Лёд, пыль, подмёрзшие лужи и огоньки; тёмный и тихий, как будто мёртвый старый район, кое-какое шевеление возле улицы Кирова — и всюду грязь, раскуроченные газоны, обрезанные ещё осенью ветки и чёрный снег.
По пути встретились две девочки лет шестнадцати — бегали вдоль улицы Ленина и с криком вытаскивали что-то из полной воды канавы. Потом наткнулась на стайку парней у "Пятёрочки": гоготали, что-то обсуждали, делили. Решила на всякий случай, что пройду мимо, зайду вместо "Пятёры" в "Магнит". Встретила библиотекаря из Публичной научной библиотеки им.Короленко, которая так сильно и горячо поддерживала меня в начале моего писательского пути. Библиотекарь сказала, что я выгляжу уставшей. Спросила, кто меня так замучил (спойлер: дикий март). Сказала: у вас же книга недавно вышла?
Я перебрала в голове свои книги. Ну... формально — действительно недавно, "Всему злу земному" около трёх месяцев. Но за это время случилось, написалось, разрушилось и создалось столько всего, что ощущение, словно Нонфик со стендом "Питера", украшенным огромной обложкой "Всего зла земного", был давно, давно, давно...
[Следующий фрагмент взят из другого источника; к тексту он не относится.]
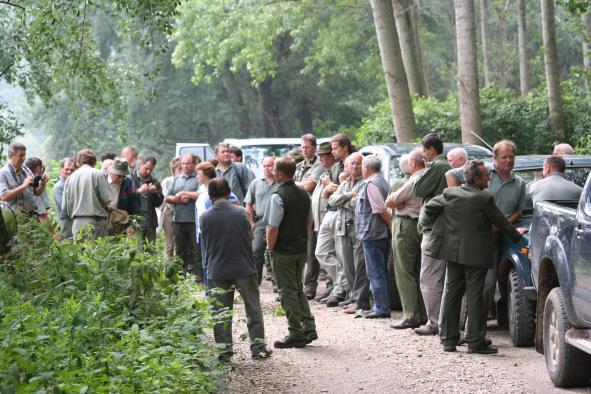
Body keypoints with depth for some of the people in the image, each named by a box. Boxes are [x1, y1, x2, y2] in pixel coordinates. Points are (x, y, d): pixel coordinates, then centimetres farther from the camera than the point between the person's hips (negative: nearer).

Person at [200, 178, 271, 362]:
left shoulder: (205, 217, -7)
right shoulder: (240, 212, -7)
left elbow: (205, 244, 5)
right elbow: (250, 236, 6)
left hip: (217, 271, 0)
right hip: (244, 268, 0)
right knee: (253, 308, 12)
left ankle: (224, 349, 9)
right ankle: (258, 345, 15)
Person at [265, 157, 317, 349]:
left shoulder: (278, 196, -19)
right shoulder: (303, 194, 6)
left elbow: (273, 227, -21)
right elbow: (309, 222, 14)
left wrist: (270, 248, -8)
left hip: (283, 252, -7)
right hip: (301, 249, 7)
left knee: (288, 292, 2)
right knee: (298, 289, 19)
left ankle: (296, 334, 5)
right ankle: (309, 327, 12)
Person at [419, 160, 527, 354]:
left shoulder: (449, 194, 2)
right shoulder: (485, 199, -11)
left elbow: (428, 209, 3)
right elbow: (501, 222, -1)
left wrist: (430, 227, 15)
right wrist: (516, 234, 16)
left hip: (453, 251, 5)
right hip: (476, 254, -5)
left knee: (451, 293, 10)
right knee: (474, 296, -1)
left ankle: (448, 339, 12)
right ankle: (476, 341, -1)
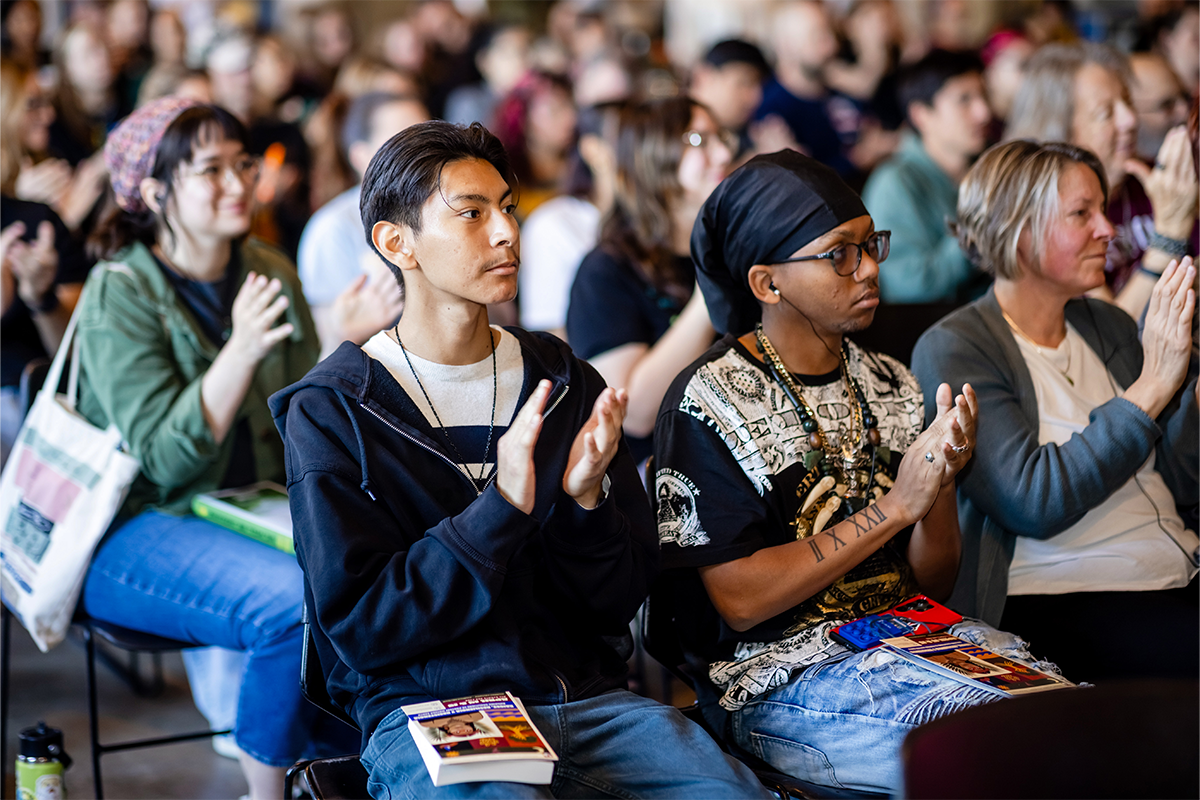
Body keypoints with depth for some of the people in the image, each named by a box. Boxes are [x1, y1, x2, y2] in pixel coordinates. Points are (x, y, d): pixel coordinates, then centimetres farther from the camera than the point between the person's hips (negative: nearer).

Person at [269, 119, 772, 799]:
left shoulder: (564, 382, 11)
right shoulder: (332, 411, -2)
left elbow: (623, 602, 10)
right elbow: (358, 629, -9)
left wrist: (585, 500, -11)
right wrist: (503, 508, -18)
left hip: (587, 694, 4)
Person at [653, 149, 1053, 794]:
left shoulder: (888, 385, 12)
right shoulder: (708, 401, -7)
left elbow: (932, 582, 12)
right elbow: (740, 601, -13)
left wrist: (942, 480, -9)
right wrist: (896, 505, -15)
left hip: (909, 638, 6)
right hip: (778, 677, -6)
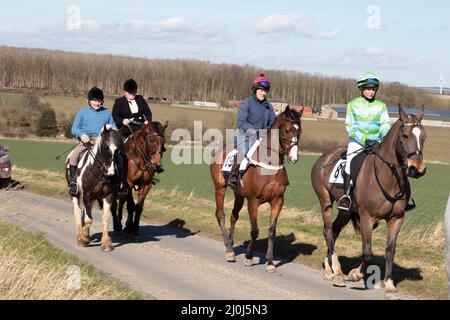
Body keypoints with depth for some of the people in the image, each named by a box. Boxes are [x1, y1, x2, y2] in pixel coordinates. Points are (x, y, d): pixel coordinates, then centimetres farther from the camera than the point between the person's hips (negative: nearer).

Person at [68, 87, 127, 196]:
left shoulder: (106, 113, 15)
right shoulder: (83, 112, 8)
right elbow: (74, 128, 4)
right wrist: (81, 135, -17)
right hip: (86, 141, -2)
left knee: (118, 157, -17)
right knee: (74, 155, -28)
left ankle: (119, 183, -7)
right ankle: (72, 182, -19)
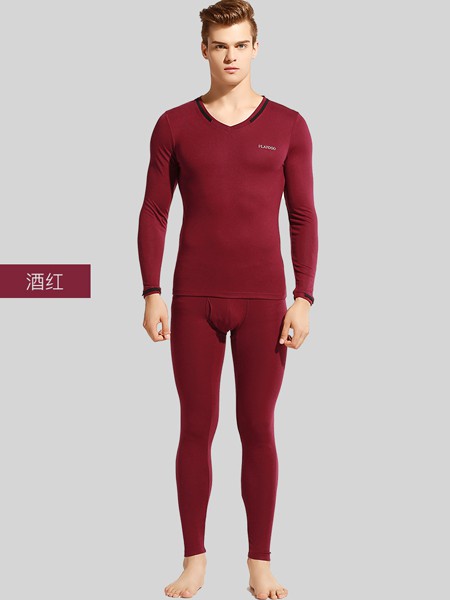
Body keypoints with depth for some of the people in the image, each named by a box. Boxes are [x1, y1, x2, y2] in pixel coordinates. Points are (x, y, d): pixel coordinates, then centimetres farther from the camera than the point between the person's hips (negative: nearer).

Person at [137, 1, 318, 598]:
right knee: (196, 429, 5)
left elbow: (303, 217, 4)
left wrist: (303, 299, -3)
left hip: (264, 300, 0)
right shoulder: (174, 125, 5)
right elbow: (154, 214, 5)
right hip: (193, 301, 1)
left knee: (258, 429, 5)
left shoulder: (287, 126, 4)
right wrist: (152, 293, -3)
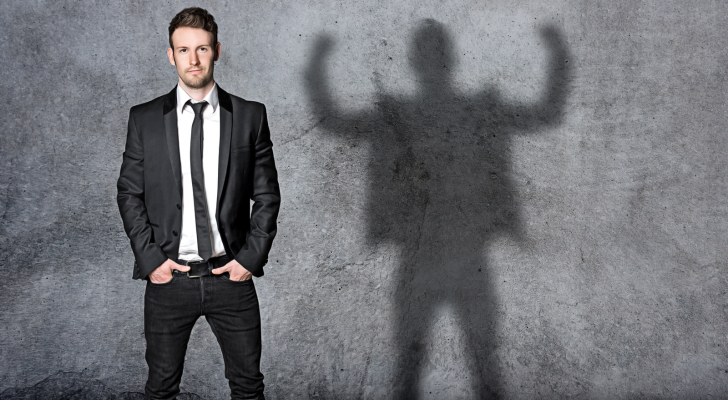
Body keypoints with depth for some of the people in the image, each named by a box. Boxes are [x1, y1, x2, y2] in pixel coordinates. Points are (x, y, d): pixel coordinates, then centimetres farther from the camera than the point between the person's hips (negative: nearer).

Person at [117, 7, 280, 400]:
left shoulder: (250, 116, 1)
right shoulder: (144, 119, 1)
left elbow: (266, 194, 4)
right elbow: (129, 194, 4)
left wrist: (251, 257, -5)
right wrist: (149, 259, -6)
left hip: (231, 275, 0)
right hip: (168, 278, 0)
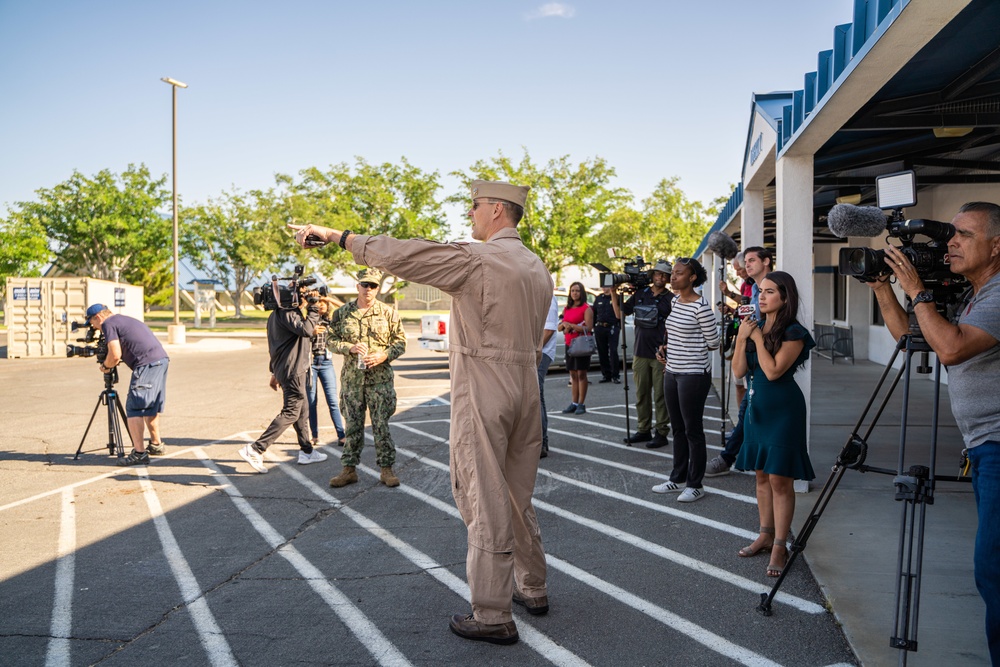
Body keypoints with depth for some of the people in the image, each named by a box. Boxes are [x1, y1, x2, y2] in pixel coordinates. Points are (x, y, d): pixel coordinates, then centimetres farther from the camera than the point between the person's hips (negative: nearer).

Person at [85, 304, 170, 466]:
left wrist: (105, 366, 7)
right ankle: (156, 445, 31)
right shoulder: (125, 319, 27)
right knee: (150, 407, 22)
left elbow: (115, 355, -11)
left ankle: (139, 453, -10)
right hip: (162, 360, 9)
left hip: (147, 364, -9)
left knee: (134, 408, -6)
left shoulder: (108, 324, -1)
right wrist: (112, 363, 27)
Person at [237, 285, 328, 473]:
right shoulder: (287, 314, -17)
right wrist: (313, 307, -23)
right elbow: (306, 330, -33)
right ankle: (255, 449, -14)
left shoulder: (275, 314, 15)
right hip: (293, 370, -11)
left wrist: (275, 372, 26)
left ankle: (307, 451, 25)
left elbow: (275, 345, 20)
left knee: (302, 410, 17)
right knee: (290, 413, -9)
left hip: (283, 369, 11)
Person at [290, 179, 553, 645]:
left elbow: (401, 255, -12)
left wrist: (337, 236, -3)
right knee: (518, 496, 19)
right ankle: (533, 589, 31)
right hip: (526, 386, 8)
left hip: (482, 392, -8)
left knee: (484, 501, -2)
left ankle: (492, 616, 5)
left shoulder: (477, 260, -12)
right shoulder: (537, 267, 13)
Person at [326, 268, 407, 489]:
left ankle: (386, 469, 9)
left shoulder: (388, 313, 2)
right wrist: (350, 347, -13)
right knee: (353, 425, 8)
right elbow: (331, 340, 6)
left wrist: (384, 355, -14)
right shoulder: (342, 313, 5)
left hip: (380, 378, -1)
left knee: (381, 424, 1)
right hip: (351, 378, 2)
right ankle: (349, 469, 16)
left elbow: (400, 342, 3)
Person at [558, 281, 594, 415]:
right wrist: (564, 325, -6)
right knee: (573, 374, 8)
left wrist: (571, 325, -17)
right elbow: (559, 327, 17)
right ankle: (574, 403, 12)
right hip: (569, 343, 6)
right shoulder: (567, 308, 15)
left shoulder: (586, 308, -5)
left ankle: (581, 404, -1)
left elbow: (589, 328, -15)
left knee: (581, 374, -4)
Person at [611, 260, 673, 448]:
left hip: (660, 355, -4)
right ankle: (643, 430, 20)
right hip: (640, 353, 5)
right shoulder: (640, 294, 10)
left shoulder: (670, 299, -3)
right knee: (641, 394, 11)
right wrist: (613, 293, 5)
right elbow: (620, 313, 14)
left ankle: (662, 432, 6)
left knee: (660, 395, -1)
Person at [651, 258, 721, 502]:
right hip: (672, 372, 9)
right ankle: (678, 478, 27)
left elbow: (713, 343, -11)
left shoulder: (700, 306, -16)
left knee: (693, 430, 1)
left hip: (693, 374, -8)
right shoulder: (675, 301, 10)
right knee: (678, 428, 16)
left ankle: (695, 485, 11)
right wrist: (666, 348, 6)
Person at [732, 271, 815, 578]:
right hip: (755, 407, 7)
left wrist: (757, 337, -16)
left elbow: (773, 371, -23)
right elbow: (739, 370, 0)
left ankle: (780, 545, 3)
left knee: (780, 479, -3)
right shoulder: (754, 325, 7)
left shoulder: (794, 333, -12)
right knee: (762, 475, 15)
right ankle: (766, 534, 26)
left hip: (782, 410, -7)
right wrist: (741, 338, -12)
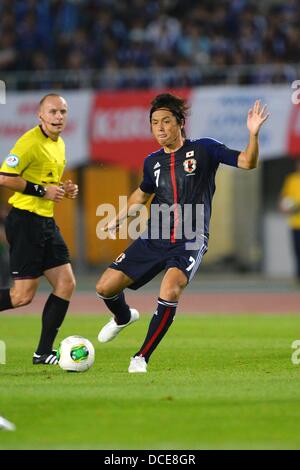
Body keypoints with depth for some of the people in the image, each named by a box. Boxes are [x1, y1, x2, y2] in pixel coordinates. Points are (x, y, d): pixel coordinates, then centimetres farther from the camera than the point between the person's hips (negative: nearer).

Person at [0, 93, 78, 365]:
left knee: (66, 284, 2)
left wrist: (64, 190, 8)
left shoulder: (59, 144, 14)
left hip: (46, 221, 9)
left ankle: (44, 352, 8)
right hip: (25, 220, -9)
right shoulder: (30, 142, -14)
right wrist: (43, 191, -18)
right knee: (23, 295, -10)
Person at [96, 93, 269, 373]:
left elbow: (247, 162, -10)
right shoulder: (153, 162, 9)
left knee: (170, 291, -31)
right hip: (154, 239, 5)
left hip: (190, 241, -5)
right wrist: (120, 218, 18)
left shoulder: (203, 150, -3)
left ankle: (142, 357, -15)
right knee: (105, 287, 0)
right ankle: (124, 317, 37)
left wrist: (253, 134, -26)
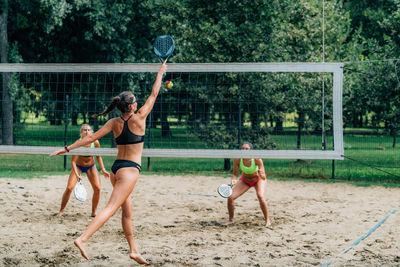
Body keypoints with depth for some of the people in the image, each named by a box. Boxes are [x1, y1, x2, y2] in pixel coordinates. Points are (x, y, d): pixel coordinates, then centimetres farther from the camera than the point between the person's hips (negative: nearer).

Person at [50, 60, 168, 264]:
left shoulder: (114, 123, 4)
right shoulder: (138, 119, -8)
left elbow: (91, 138, 0)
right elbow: (153, 95, 2)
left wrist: (68, 148, 5)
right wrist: (161, 73, 13)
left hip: (116, 168, 7)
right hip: (130, 169, -7)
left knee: (127, 211, 14)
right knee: (111, 208, -15)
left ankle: (133, 250, 19)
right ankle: (82, 239, -29)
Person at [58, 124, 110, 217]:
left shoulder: (95, 143, -20)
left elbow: (98, 156, -1)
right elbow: (73, 161, -25)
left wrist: (103, 169, -6)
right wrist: (77, 174, -37)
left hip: (91, 167, 2)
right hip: (78, 166, -2)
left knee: (97, 188, -13)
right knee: (69, 188, -14)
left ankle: (93, 212, 3)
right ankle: (61, 211, 6)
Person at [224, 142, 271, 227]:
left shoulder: (257, 159, -33)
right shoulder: (237, 159, -26)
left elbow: (264, 178, -29)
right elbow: (235, 174, -12)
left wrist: (261, 175, -52)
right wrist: (233, 179, -33)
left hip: (258, 180, -3)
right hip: (244, 180, 3)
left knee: (260, 196, -30)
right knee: (230, 197, -12)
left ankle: (267, 220, -11)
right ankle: (231, 220, 13)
Поговорили. Повспоминали. Пока стояли — разошлись парни у "Пятёрочки". Я зашла за продуктами: хочу завтра приготовить бабушке бургеры. Решила, что не буду скупиться и выгадывать, ища дишманское, а возьму классные вкусные продукты, чтобы сделать классные вкусные бургеры.
...Это было такое странное ощущение: класть в корзину салат, кунжутные булочки и "Ламбер", когда рядом ходят бабульки и ищут молоко подешевле. Я себя ощутила инопланетянином или иностранцем. Ты живёшь в этом, ты механически совершаешь какие-то движения, ходишь по магазинам, смотришь, что по акции, батон покупаешь или кефир; а в какие-то моменты открываются глаза, и ты видишь и это одинокое молоко в чужой корзине, и гогочущих подростков, и рыгающих мужиков, и грязные коричневые лужи, и серые крыши, и облупившуюся штукатурку, тьму, тишину любимого старого района... И кажется, что город этот — словно уже не совсем тот, что ты знаешь; словно это какое-то странное зазеркалье — и вот бы вернуться туда, в нормальное, в невырубленное, спокойное, ясное...
Шла домой с мутью на душе. Хотелось только скорее забраться в квартиру, запереть дверь, включить свет, спрятаться от мира в своей берложке.
А потом, уж не знаю, почему, я вспомнила, что Глазов — как и мир вообще — не состоит из одной только грязи, из одних только криков, окурков и темноты. В Глазове есть столько невероятно крутых людей, которые борются за образование, искусство и творчество, за перемены к лучшему и помощь тем, кто нуждается в ней; которые созидают, смеются, несут свет. Я хочу быть на стороне этих людей, даже если кажется, что она малочисленней. Даже если кажется временами, что какая-то совсем вокруг образовалась тьма, что весь мир превратился в безмолвный и холодный старый район с помидорными окнами.
Умылась, выпила чаю, съела бабушкину кашу. Поговорили с бабушкой об "Исчёрканной" и вообще о книгах. Посмеялись. Бабушка сложила мне с собой пирожки, а дома я обнаружила, что она ещё добавила в пакет колечки консервированного ананаса. Так странно думать, что на таких вещах порой и удерживается мир. Но ведь так и есть.
Тоска пройдёт, усталость пройдёт, даже пыль — и ту прибьёт скоро дождём. А огоньки во дворе, в ледяных лужах, останутся; и чай, и ананас, и встреча с библиотекарем, и все мощные, классные люди, вдохновляющие, оставляющие след и свет, создающие что-то.
Я думаю, созидатели всегда правы. А завтра — уже завтра — кончится даже этот дикий тяжёлый март.